Stored dataset entries:

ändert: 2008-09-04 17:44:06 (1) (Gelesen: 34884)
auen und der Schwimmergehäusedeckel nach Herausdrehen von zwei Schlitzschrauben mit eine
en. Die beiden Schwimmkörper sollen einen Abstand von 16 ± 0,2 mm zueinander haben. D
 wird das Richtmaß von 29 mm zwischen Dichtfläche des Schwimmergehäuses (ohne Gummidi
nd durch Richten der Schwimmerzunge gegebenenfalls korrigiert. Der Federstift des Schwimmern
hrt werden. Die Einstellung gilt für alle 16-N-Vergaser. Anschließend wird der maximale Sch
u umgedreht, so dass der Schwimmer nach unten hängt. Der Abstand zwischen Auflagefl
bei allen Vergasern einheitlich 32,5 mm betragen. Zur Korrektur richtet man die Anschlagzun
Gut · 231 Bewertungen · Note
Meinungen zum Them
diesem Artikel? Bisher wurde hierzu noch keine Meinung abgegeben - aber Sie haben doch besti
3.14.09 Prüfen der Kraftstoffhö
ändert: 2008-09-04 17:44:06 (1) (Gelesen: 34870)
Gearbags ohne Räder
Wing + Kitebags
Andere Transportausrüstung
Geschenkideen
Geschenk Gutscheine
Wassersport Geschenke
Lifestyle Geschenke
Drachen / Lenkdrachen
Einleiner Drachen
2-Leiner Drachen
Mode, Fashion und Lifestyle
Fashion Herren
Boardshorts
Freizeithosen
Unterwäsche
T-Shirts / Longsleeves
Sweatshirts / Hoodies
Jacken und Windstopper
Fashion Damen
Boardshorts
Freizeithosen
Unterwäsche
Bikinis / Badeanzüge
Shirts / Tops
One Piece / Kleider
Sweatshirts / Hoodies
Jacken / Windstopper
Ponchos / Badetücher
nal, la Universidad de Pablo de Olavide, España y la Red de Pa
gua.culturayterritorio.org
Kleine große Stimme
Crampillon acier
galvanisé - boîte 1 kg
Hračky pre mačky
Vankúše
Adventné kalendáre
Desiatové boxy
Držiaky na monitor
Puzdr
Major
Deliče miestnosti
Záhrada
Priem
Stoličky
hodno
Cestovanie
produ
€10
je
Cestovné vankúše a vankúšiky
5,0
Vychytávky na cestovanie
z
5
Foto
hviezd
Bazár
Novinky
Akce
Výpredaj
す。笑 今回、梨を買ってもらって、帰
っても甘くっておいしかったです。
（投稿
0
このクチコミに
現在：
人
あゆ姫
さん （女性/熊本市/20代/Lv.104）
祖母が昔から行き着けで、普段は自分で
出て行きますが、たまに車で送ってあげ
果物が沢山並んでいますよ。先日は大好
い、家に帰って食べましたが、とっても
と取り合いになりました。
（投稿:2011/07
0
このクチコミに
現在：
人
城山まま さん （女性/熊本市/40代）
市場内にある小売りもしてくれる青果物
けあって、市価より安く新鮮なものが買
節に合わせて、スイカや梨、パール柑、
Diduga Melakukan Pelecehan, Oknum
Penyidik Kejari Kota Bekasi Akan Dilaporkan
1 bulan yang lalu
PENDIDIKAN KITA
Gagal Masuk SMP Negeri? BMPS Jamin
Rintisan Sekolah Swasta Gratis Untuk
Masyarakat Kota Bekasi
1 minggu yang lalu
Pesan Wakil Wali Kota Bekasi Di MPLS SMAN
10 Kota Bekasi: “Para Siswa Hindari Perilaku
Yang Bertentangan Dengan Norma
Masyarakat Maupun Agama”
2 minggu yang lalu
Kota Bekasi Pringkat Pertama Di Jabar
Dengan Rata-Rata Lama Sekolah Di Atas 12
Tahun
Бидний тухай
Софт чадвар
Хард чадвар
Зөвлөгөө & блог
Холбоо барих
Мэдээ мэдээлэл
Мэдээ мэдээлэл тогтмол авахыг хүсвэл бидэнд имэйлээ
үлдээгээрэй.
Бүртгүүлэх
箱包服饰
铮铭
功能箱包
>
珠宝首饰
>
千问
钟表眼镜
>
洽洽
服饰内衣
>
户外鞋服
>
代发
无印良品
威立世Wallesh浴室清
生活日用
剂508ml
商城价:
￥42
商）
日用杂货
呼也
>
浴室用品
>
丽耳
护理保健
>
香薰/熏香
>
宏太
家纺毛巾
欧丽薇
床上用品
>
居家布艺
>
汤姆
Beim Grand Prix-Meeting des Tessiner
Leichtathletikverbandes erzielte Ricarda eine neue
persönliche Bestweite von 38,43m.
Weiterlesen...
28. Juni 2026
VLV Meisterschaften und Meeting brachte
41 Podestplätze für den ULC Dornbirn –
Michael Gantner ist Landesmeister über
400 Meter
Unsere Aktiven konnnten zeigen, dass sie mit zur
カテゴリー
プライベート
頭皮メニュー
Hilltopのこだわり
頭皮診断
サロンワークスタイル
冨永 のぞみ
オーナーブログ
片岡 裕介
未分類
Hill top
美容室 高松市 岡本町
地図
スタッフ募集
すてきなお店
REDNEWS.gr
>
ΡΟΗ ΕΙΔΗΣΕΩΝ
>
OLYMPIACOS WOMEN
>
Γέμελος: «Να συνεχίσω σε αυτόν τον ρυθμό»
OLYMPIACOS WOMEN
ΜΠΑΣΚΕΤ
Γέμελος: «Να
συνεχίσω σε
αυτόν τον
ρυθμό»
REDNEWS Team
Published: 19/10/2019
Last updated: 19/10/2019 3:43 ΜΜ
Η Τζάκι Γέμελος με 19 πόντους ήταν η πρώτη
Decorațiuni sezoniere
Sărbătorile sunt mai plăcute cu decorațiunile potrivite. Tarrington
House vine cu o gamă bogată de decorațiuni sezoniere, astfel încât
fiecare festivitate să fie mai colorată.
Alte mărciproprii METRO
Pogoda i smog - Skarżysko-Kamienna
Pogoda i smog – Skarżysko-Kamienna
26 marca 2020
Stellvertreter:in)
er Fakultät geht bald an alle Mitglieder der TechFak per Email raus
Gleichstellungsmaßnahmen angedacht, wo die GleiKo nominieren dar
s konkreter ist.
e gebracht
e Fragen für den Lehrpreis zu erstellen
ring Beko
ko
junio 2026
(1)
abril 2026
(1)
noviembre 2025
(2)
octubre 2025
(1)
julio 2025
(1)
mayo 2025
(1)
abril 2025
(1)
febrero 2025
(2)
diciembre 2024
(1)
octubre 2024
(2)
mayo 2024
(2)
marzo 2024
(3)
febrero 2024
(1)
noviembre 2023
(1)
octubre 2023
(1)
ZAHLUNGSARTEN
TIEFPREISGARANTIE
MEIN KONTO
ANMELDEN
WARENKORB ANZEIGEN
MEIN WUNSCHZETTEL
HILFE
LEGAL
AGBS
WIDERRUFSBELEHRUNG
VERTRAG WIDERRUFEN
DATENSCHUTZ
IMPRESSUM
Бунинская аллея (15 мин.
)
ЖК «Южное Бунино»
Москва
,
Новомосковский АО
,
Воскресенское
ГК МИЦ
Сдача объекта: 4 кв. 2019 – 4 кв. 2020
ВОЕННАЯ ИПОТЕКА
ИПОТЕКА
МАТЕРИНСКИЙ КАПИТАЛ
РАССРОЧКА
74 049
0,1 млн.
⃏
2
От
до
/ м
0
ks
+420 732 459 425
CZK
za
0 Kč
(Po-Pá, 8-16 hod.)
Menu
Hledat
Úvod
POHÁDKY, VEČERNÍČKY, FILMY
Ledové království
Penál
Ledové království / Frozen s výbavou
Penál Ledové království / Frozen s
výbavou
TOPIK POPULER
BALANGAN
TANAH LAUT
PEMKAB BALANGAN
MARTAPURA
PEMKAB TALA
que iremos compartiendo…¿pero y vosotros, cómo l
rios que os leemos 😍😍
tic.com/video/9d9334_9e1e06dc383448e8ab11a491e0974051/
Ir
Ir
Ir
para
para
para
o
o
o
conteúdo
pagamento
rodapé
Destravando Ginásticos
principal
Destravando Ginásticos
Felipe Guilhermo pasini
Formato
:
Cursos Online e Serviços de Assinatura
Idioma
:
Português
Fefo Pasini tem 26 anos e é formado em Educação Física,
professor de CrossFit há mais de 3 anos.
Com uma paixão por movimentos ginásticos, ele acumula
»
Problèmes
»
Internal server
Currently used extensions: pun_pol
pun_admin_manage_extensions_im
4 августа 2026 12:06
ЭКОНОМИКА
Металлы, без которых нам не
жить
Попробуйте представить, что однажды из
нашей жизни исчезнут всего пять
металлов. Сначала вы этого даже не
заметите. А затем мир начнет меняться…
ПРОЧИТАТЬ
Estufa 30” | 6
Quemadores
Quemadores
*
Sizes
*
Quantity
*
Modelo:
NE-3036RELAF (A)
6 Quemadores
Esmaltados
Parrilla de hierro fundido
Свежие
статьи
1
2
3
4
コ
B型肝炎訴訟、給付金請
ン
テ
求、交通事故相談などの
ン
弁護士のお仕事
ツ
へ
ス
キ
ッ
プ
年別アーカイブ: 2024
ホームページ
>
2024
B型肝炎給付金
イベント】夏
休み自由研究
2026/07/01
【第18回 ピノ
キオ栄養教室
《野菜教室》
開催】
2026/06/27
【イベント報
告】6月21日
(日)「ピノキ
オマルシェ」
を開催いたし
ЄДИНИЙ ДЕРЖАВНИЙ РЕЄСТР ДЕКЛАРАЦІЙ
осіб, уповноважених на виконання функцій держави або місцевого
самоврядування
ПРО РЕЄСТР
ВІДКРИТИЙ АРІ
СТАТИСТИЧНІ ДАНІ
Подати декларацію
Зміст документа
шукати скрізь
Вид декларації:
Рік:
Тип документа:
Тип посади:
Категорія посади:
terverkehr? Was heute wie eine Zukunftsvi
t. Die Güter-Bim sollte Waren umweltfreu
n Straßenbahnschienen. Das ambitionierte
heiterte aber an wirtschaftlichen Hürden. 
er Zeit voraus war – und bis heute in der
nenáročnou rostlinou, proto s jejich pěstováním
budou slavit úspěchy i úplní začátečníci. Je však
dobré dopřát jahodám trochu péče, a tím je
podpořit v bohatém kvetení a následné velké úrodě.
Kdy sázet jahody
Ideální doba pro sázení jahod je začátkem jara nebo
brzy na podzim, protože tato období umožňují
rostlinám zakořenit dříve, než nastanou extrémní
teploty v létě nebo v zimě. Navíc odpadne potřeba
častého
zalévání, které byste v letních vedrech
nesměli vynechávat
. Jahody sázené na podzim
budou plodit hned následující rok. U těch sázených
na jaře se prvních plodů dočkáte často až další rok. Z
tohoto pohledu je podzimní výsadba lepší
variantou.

## Exercise details
Count how many lines of the entries contain the word "Meeting", and give only that number.

## Result of the exercise
2